The innovative land pooling concept being used for building the new capital of the state of Andhra Pradesh has also been exempted from capital gains tax.

In order to provide a boost to medium and small enterprises (MSMEs), the government has proposed to reduce the income tax for smaller companies with turnover up to R50 crore to 25%. This policy initiative will provide a competitive advantage to 6.67 lakh entities which fall under this category.

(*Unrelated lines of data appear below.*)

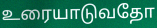
உரையாடுவதோ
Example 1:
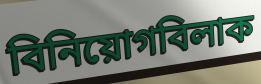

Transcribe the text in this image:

বিনিয়োগবিলাক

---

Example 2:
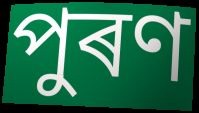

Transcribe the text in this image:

পুৰণ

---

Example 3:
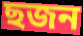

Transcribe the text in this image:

ছজন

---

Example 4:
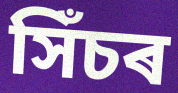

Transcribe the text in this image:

সিঁচৰ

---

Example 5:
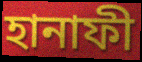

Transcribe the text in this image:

হানাফী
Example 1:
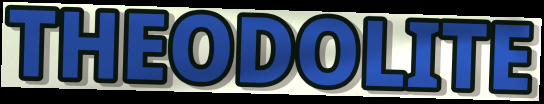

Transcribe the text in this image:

THEODOLITE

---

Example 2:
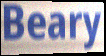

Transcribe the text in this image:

Beary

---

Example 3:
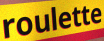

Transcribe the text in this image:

roulette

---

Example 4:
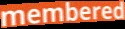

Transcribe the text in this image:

membered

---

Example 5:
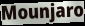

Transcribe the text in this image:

Mounjaro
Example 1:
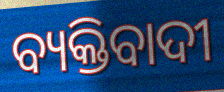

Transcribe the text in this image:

ବ୍ୟକ୍ତିବାଦୀ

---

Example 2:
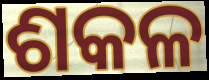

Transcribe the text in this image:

ଶକଳ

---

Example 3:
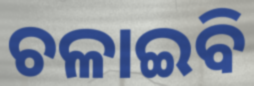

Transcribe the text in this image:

ଚଳାଇବି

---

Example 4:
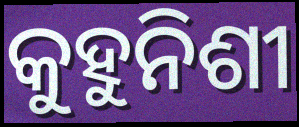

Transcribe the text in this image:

କୁହୁନିଶୀ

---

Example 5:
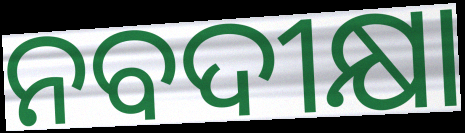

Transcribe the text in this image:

ନବଦୀକ୍ଷା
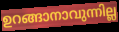
ഉറങ്ങാനാവുന്നില്ല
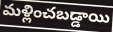
మళ్లించబడ్డాయి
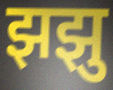
झझु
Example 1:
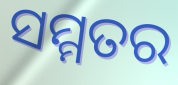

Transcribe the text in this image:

ସମ୍ମତର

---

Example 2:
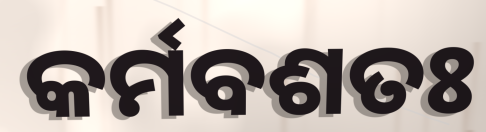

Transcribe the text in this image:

କର୍ମବଶତଃ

The allowable provision for NPAs in the banking sector has also been increased from 7.5% to 8.5% in order to reduce the tax liability of banks. This would provide some relief to the banking sector, where balance sheets have been stressed for some time now. Since the announcement of demonetisation, the government has strived to promote a less cash economy in order to curb the black economy. The Budget has taken this a step forward by introducing a differential presumptive income tax base calculation for small and medium taxpayers with turnover under R2 crores. At present 8% of their turnover is counted as presumptive income. The budget proposes to make this 6% in respect of turnover which is received by non-cash means.

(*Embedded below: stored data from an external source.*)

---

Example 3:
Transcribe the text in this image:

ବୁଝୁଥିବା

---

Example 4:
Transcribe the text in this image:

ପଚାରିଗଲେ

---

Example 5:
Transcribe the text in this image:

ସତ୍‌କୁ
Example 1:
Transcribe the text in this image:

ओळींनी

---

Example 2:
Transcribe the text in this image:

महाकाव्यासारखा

The proposal to increase the threshold limit for audit of business entities who opt for presumptive income scheme from R1 crore to R2 crores will also provide relief to many small and medium enterprises resulting in ease of doing business for this segment of taxpayers.

In order to encourage more taxpayers to come into the tax net, and provide relief to honest taxpayers, the government has reduced the tax rate on individual assesses between income of R2.5 to R5 lakhs from 10% to 5%. To offset some of the revenue loss on this account, a surcharge of 10% has been proposed on individuals with taxable income between R50 lakh and R1 crore.

Overall, the Budget has successfully manoeuvred a delicate balancing act by providing stimulus for growth without straying from the path of fiscal consolidation.